Work task :: Show every row below that contains the string "this", copied in full. Only matches with the same uppercase and lowercase letters count.

Input ::
* * * * * * *
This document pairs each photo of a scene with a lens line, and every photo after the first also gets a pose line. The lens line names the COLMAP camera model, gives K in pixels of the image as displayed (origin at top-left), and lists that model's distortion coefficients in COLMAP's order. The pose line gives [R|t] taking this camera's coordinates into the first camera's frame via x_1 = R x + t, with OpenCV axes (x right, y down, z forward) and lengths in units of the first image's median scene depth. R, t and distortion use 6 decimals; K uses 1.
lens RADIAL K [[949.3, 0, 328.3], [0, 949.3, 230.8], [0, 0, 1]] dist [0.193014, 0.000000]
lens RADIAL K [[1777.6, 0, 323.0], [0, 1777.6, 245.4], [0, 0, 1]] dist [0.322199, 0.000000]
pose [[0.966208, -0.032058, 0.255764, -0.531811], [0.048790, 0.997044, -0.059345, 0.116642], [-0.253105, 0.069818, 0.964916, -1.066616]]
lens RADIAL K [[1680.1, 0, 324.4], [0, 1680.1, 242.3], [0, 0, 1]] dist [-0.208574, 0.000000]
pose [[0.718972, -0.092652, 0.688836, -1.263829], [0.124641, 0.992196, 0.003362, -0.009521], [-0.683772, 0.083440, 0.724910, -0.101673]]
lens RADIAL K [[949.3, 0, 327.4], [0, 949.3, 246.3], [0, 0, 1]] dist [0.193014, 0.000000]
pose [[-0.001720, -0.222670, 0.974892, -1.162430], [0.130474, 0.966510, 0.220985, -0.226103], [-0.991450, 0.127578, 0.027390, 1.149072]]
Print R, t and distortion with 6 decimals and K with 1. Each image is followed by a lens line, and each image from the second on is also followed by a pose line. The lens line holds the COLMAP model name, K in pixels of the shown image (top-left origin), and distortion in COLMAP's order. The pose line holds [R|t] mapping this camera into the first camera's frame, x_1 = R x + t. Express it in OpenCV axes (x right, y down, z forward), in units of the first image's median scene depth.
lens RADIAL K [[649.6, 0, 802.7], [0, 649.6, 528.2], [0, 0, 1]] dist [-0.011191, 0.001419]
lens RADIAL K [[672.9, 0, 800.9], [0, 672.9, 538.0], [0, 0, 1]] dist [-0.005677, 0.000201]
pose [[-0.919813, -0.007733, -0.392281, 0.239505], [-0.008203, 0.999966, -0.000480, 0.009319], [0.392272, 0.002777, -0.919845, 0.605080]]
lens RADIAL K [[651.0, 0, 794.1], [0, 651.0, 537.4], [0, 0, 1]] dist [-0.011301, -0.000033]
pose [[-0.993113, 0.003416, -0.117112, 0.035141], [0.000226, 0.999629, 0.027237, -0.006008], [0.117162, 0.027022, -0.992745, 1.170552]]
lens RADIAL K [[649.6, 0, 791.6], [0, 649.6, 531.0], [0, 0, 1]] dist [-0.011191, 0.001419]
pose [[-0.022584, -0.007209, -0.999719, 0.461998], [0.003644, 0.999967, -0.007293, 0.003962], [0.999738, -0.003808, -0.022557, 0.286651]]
* * * * * * *
Final answer ::
This document pairs each photo of a scene with a lens line, and every photo after the first also gets a pose line. The lens line names the COLMAP camera model, gives K in pixels of the image as displayed (origin at top-left), and lists that model's distortion coefficients in COLMAP's order. The pose line gives [R|t] taking this camera's coordinates into the first camera's frame via x_1 = R x + t, with OpenCV axes (x right, y down, z forward) and lengths in units of the first image's median scene depth. R, t and distortion use 6 decimals; K uses 1.
Print R, t and distortion with 6 decimals and K with 1. Each image is followed by a lens line, and each image from the second on is also followed by a pose line. The lens line holds the COLMAP model name, K in pixels of the shown image (top-left origin), and distortion in COLMAP's order. The pose line holds [R|t] mapping this camera into the first camera's frame, x_1 = R x + t. Express it in OpenCV axes (x right, y down, z forward), in units of the first image's median scene depth.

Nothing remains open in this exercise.